Science and Tech

Unprecedented X-ray observations from the XRISM space telescope

Red-hot iron in supernova remnant N132D

Red-hot iron in supernova remnant N132D – THAT

September 20 () –

The new XRISM space telescope has revealed the structure, motion and temperature of the material surrounding a supermassive black hole and a supernova remnant with unprecedented detail.

In the first published results One year after its launchXRISM (X-Ray Imaging and Spectroscopy Mission), a mission led by the Japan Aerospace Exploration Agency (JAXA) with participation from ESA, shows its unique capabilities to reveal the speed and temperature of hot, sputtering gas, called plasma, and the three-dimensional structures of the material surrounding a black hole and an exploded star.

“These new observations provide crucial information for understanding how black holes grow by capturing surrounding matter and offer new insight into the life and death of massive stars. These results demonstrate the mission’s exceptional ability to explore the high-energy universe,” he said. in a statement Matteo Guainazzi, ESA XRISM project scientist.

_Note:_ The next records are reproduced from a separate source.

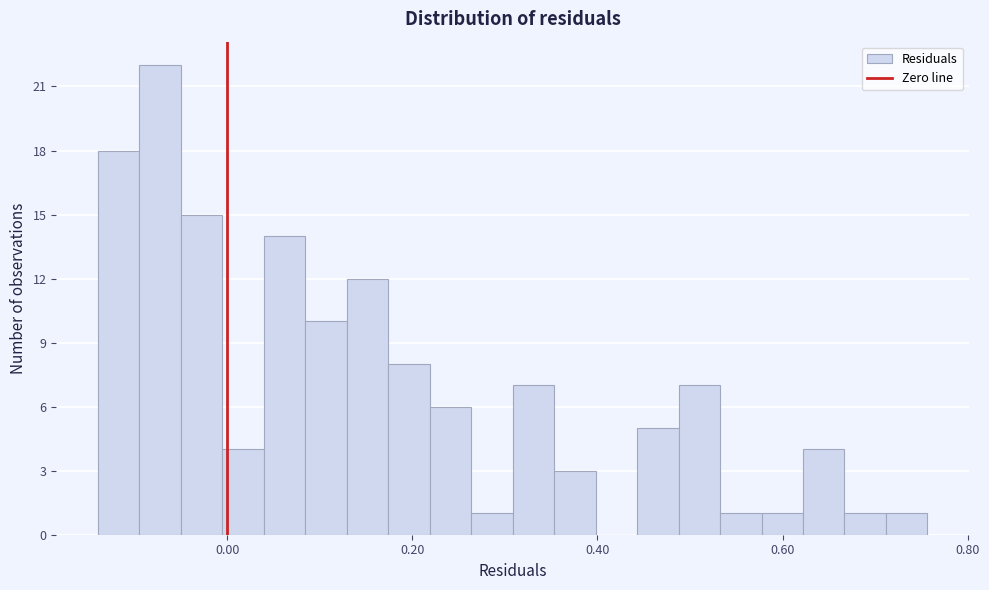

Around what value on the x-axis is the tallest bar? Give the approximate position of its centre, as read against the axis.

-0.08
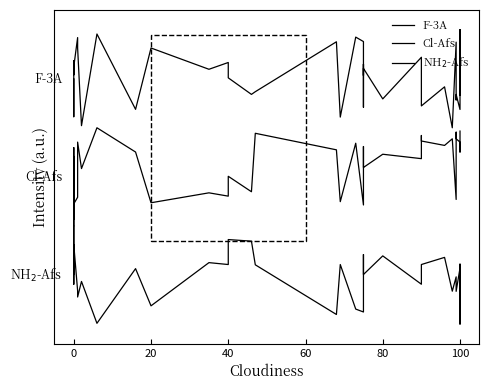

Rank the series by their average value, from lowest to highest.

NH$_2$-Afs, Cl-Afs, F-3A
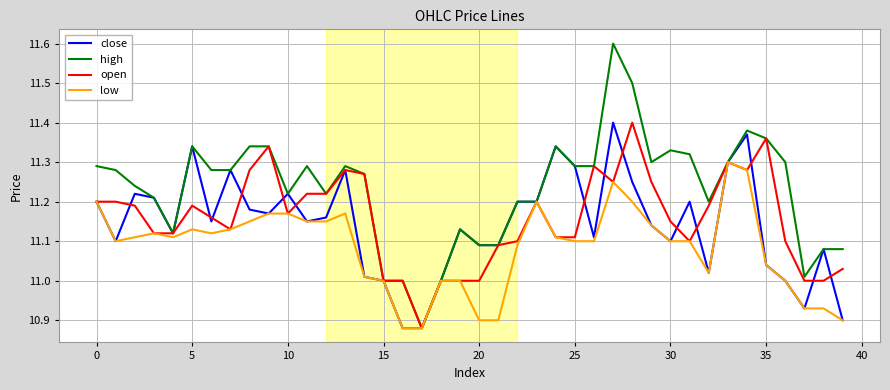

What are all the series names shown in the legend?

close, high, open, low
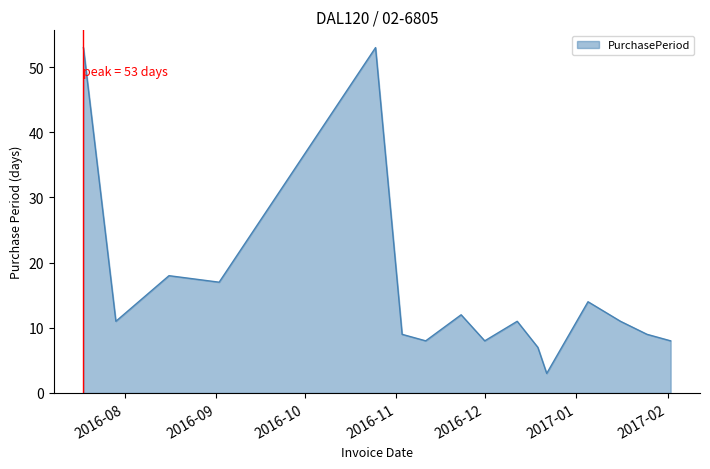

What is the smallest value displayed?

3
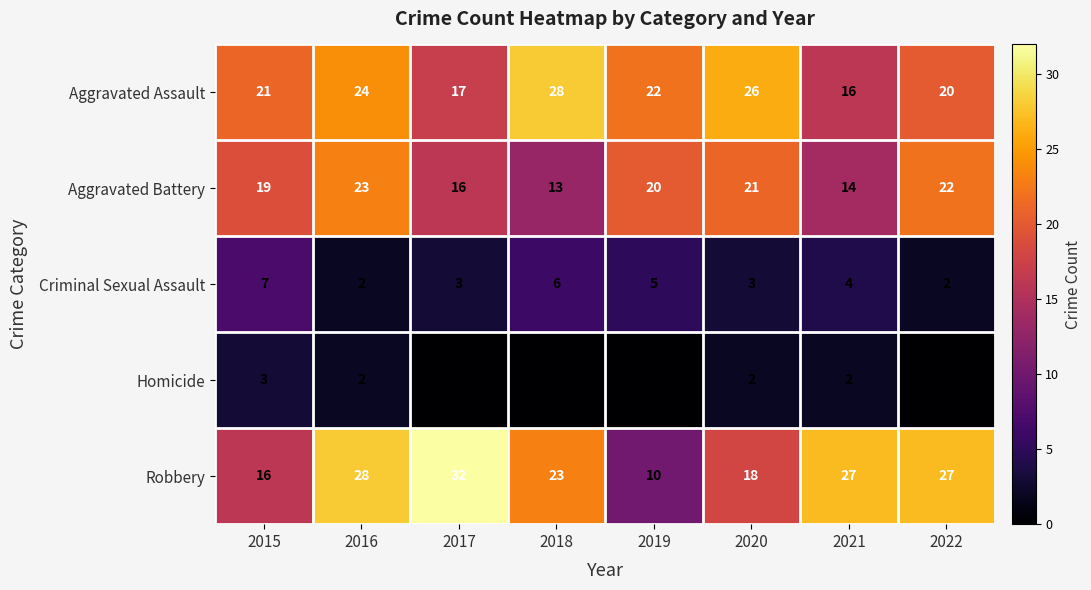

What is the difference between the highest and lowest values at 2022?

27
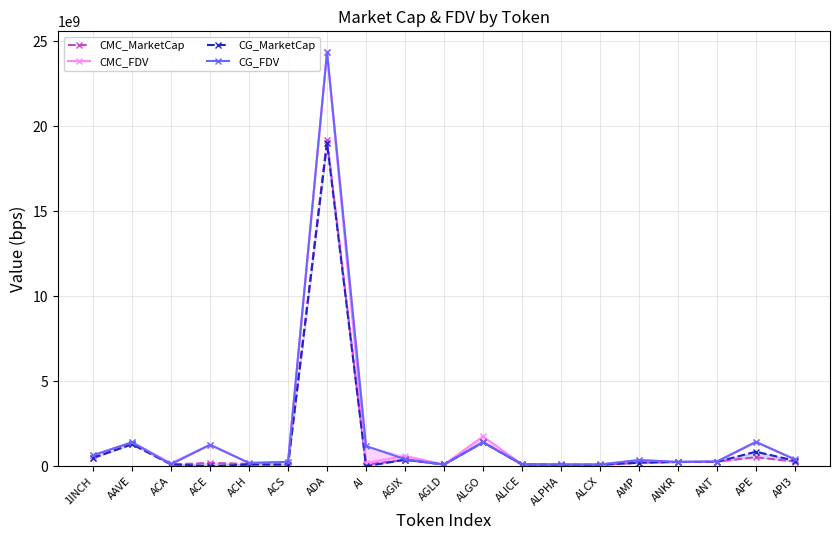

At which category does CG_MarketCap reach its first local peak?

AAVE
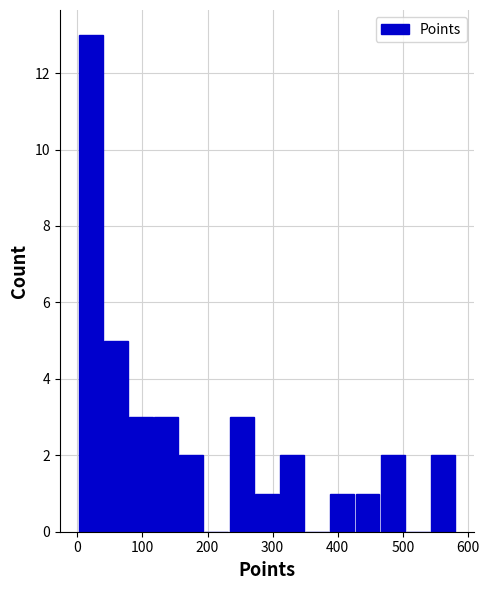

Around what value on the x-axis is the tallest bar? Give the approximate position of its centre, as read against the axis.

20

In one of its “first light” observations, XRISM focused on N132D, a supernova remnant located in the Large Magellanic Cloud, about 160,000 light-years from Earth. This interstellar “bubble” of hot gas was expelled by the explosion of a very massive star approximately 3,000 years ago.

Using its Resolve instrument, XRISM uncovered the structure around N132D in detail. Contrary to previous assumptions that it was a simple spherical shell, scientists found that the remnant of N132D is doughnut-shaped. Using the Doppler effect, they measured the speed at which the hot plasma in the remnant is moving toward or away from us, and established which is expanding at an apparent velocity of about 1200 km/s.

Resolve also revealed that the remnant contains iron that has an extraordinary temperature of 10 billion degrees Kelvin. The iron atoms were heated during the supernova explosion through violent shock waves that propagated inward, a phenomenon that had been predicted by theory, but never observed before.

Supernova remnants like N132D contain important clues about how stars evolve and how (heavy) elements that are essential for our life, such as iron, are generated and propagated in interstellar space. However, previous X-ray observatories They have always had difficulty revealing how the velocity and temperature of the plasma were distributed.

SUPERMASSIVE BLACK HOLE IN THE GALAXY NGC 4151

XRISM has also shed new light on the mysterious structure surrounding a supermassive black hole. Focusing on the spiral galaxy NGC 4151, located 62 million light-years away, XRISM observations offer an unprecedented view of material very close to the galaxy’s central black hole, which has a mass 30 million times that of the Sun.

XRISM captured the distribution of matter that spins and eventually falls into the black hole over a wide radius, spanning from 0.001 to 0.1 light-years, i.e. from a distance comparable to the separation between the Sun and Uranus to 100 times that.

By determining the motions of iron atoms from their X-ray signature, the scientists mapped out a sequence of structures surrounding the giant black hole: from the disk that “feeds” the black hole to the donut-shaped torus.

These findings provide a vital piece of the puzzle for understanding how black holes grow by devouring surrounding matter, according to the researchers.

Although radio and infrared observations have revealed the presence of a doughnut-shaped torus around black holes in other galaxies, XRISM’s spectroscopic technique is the first, and currently only, way to trace how gas forms and moves near the central “monster.”